Bogusław Chrabota: mam wrażenie, że dzisiaj ci, którzy rządzą, to są po prostu zderzaki
- Jarosław Kaczyński nie zostanie premierem, bo nie ma na to czasu - powiedział Bogusław Chrabota ("Rzeczpospolita") w porannym programie WP. Czy Polakom przeszkadza to, że lider PiS rządzi Polską z tylnego siedzenia? - Myślę, że już wszyscy się przyzwyczaili. Jeszcze media narzekają, ale obywatele nie - stwierdził Jacek Żakowski ("Polityka").
25.04.2017 | aktual.: 28.03.2022 12:52
Czy Jarosław Kaczyński zdecyduje się wziąć na siebie odpowiedzialność i stanąć na czele rządu? - zapytał Marcin Antosiewicz. Goście #dzieńdobryWP jednogłośnie odpowiedzieli: nie.
- Uważam, że jest to mu kompletnie niepotrzebne, lepiej być tym sterującym z drugiego fotela - powiedział Bogusław Chrabota ("Rzeczpospolita").
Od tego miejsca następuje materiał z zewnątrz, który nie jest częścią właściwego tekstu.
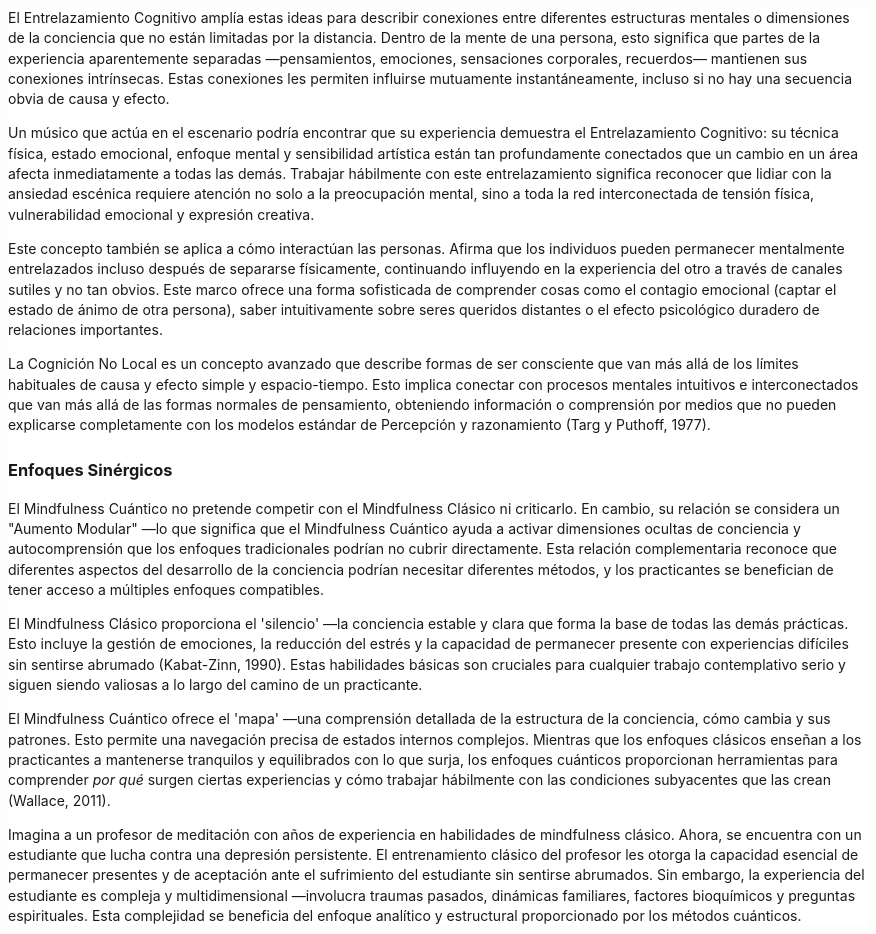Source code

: El Entrelazamiento Cognitivo amplía estas ideas para describir conexiones entre diferentes estructuras mentales o dimensiones de la conciencia que no están limitadas por la distancia. Dentro de la mente de una persona, esto significa que partes de la experiencia aparentemente separadas —pensamientos, emociones, sensaciones corporales, recuerdos— mantienen sus conexiones intrínsecas. Estas conexiones les permiten influirse mutuamente instantáneamente, incluso si no hay una secuencia obvia de causa y efecto.

Un músico que actúa en el escenario podría encontrar que su experiencia demuestra el Entrelazamiento Cognitivo: su técnica física, estado emocional, enfoque mental y sensibilidad artística están tan profundamente conectados que un cambio en un área afecta inmediatamente a todas las demás. Trabajar hábilmente con este entrelazamiento significa reconocer que lidiar con la ansiedad escénica requiere atención no solo a la preocupación mental, sino a toda la red interconectada de tensión física, vulnerabilidad emocional y expresión creativa.

Este concepto también se aplica a cómo interactúan las personas. Afirma que los individuos pueden permanecer mentalmente entrelazados incluso después de separarse físicamente, continuando influyendo en la experiencia del otro a través de canales sutiles y no tan obvios. Este marco ofrece una forma sofisticada de comprender cosas como el contagio emocional (captar el estado de ánimo de otra persona), saber intuitivamente sobre seres queridos distantes o el efecto psicológico duradero de relaciones importantes.

La Cognición No Local es un concepto avanzado que describe formas de ser consciente que van más allá de los límites habituales de causa y efecto simple y espacio-tiempo. Esto implica conectar con procesos mentales intuitivos e interconectados que van más allá de las formas normales de pensamiento, obteniendo información o comprensión por medios que no pueden explicarse completamente con los modelos estándar de Percepción y razonamiento (Targ y Puthoff, 1977).

### **Enfoques Sinérgicos**

El Mindfulness Cuántico no pretende competir con el Mindfulness Clásico ni criticarlo. En cambio, su relación se considera un "Aumento Modular" —lo que significa que el Mindfulness Cuántico ayuda a activar dimensiones ocultas de conciencia y autocomprensión que los enfoques tradicionales podrían no cubrir directamente. Esta relación complementaria reconoce que diferentes aspectos del desarrollo de la conciencia podrían necesitar diferentes métodos, y los practicantes se benefician de tener acceso a múltiples enfoques compatibles.

El Mindfulness Clásico proporciona el 'silencio' —la conciencia estable y clara que forma la base de todas las demás prácticas. Esto incluye la gestión de emociones, la reducción del estrés y la capacidad de permanecer presente con experiencias difíciles sin sentirse abrumado (Kabat-Zinn, 1990). Estas habilidades básicas son cruciales para cualquier trabajo contemplativo serio y siguen siendo valiosas a lo largo del camino de un practicante.

El Mindfulness Cuántico ofrece el 'mapa' —una comprensión detallada de la estructura de la conciencia, cómo cambia y sus patrones. Esto permite una navegación precisa de estados internos complejos. Mientras que los enfoques clásicos enseñan a los practicantes a mantenerse tranquilos y equilibrados con lo que surja, los enfoques cuánticos proporcionan herramientas para comprender *por qué* surgen ciertas experiencias y cómo trabajar hábilmente con las condiciones subyacentes que las crean (Wallace, 2011).

Imagina a un profesor de meditación con años de experiencia en habilidades de mindfulness clásico. Ahora, se encuentra con un estudiante que lucha contra una depresión persistente. El entrenamiento clásico del profesor les otorga la capacidad esencial de permanecer presentes y de aceptación ante el sufrimiento del estudiante sin sentirse abrumados. Sin embargo, la experiencia del estudiante es compleja y multidimensional —involucra traumas pasados, dinámicas familiares, factores bioquímicos y preguntas espirituales. Esta complejidad se beneficia del enfoque analítico y estructural proporcionado por los métodos cuánticos.
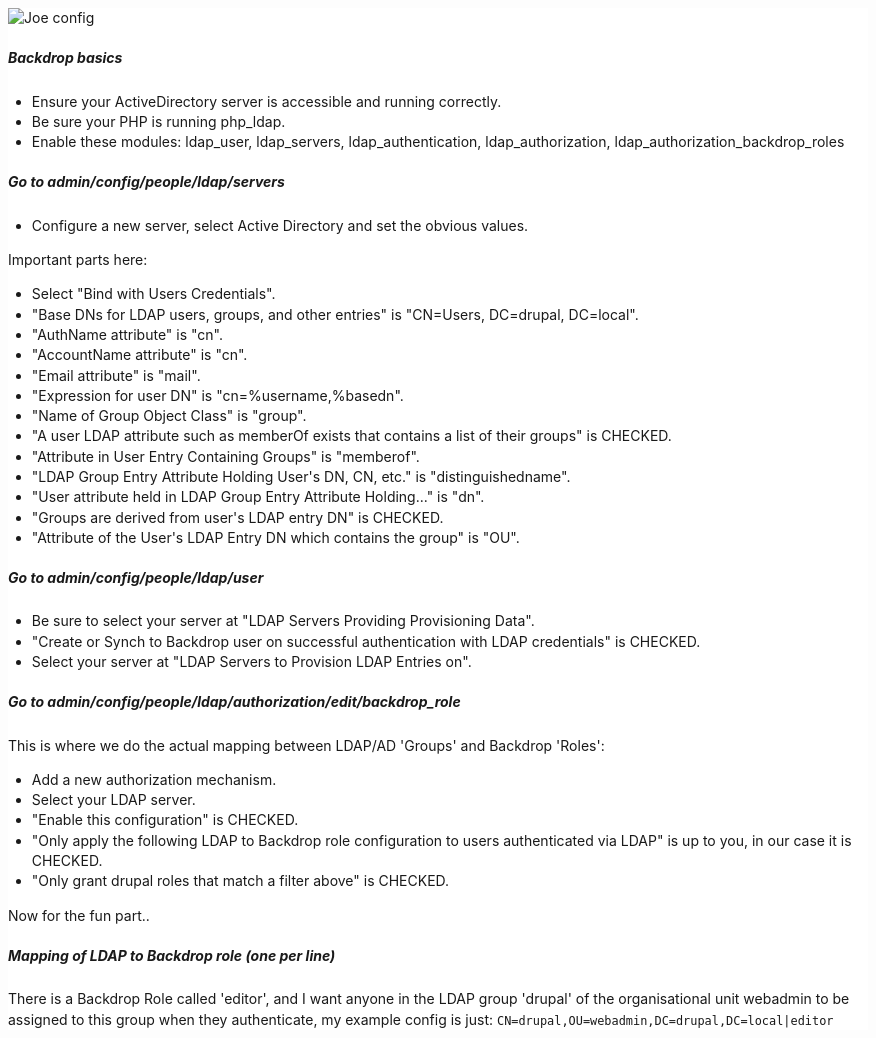 ![Joe config](https://github.com/backdrop-contrib/ldap/blob/1.x-2.x/images/adconfig.png)

##### Backdrop basics

- Ensure your ActiveDirectory server is accessible and running correctly.
- Be sure your PHP is running php_ldap.
- Enable these modules: ldap_user, ldap_servers, ldap_authentication,
  ldap_authorization, ldap_authorization_backdrop_roles

##### Go to admin/config/people/ldap/servers

- Configure a new server, select Active Directory and set the obvious values.

Important parts here:
- Select "Bind with Users Credentials".
- "Base DNs for LDAP users, groups, and other entries" is "CN=Users, DC=drupal, DC=local".
- "AuthName attribute" is "cn".
- "AccountName attribute" is "cn".
- "Email attribute" is "mail".
- "Expression for user DN" is "cn=%username,%basedn".
- "Name of Group Object Class" is "group".
- "A user LDAP attribute such as memberOf exists that contains a list of their
  groups" is CHECKED.
- "Attribute in User Entry Containing Groups" is "memberof".
- "LDAP Group Entry Attribute Holding User's DN, CN, etc." is "distinguishedname".
- "User attribute held in LDAP Group Entry Attribute Holding..." is "dn".
- "Groups are derived from user's LDAP entry DN" is CHECKED.
- "Attribute of the User's LDAP Entry DN which contains the group" is "OU".

##### Go to admin/config/people/ldap/user

- Be sure to select your server at "LDAP Servers Providing Provisioning Data".
- "Create or Synch to Backdrop user on successful authentication with LDAP credentials"
  is CHECKED.
- Select your server at "LDAP Servers to Provision LDAP Entries on".

##### Go to admin/config/people/ldap/authorization/edit/backdrop_role

This is where we do the actual mapping between LDAP/AD 'Groups' and Backdrop 'Roles':
- Add a new authorization mechanism.
- Select your LDAP server.
- "Enable this configuration" is CHECKED.
- "Only apply the following LDAP to Backdrop role configuration to users
  authenticated via LDAP" is up to you, in our case it is CHECKED.
- "Only grant drupal roles that match a filter above" is CHECKED.

Now for the fun part..

##### Mapping of LDAP to Backdrop role (one per line)

There is a Backdrop Role called 'editor', and I want anyone in the LDAP group
'drupal' of the organisational unit webadmin to be assigned to this group
when they authenticate, my example config is just:
`CN=drupal,OU=webadmin,DC=drupal,DC=local|editor`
Zgodził się z nim Jacek Żakowski ("Polityka"). - Funkcja premiera jest przecież okropna - podkreślił.
Cenny czas prezesa
Goście programu zwrócili też uwagę na inny argument przeciwko objęciu funkcji premiera przez Kaczyńskiego - na brak czasu. - Jarosław Kaczyński po prostu wie, że w pracy premiera 60 proc. czasu to są absurdalne czynności - spotkać się, uścisnąć, otworzyć, zamknąć, wręczyć - wyliczył Żakowski.
- Kaczyński zajmuje się masą bardzo drobnych rzeczy, które odwracają go od istotnych problemów tego kraju. Mówię o zarządzaniu partią - dodał Chrabota.
Zwrócił też uwagę, że w polskiej polityce zawsze funkcjonowała koncepcja zderzaków. Na czym ona polega? - Wystawiamy zderzaki, które przyjmują uderzenia innych okoliczności, samochodów - tłumaczył publicysta. Jego zdaniem osoby, które obecnie rządzą, są takimi zderzakami.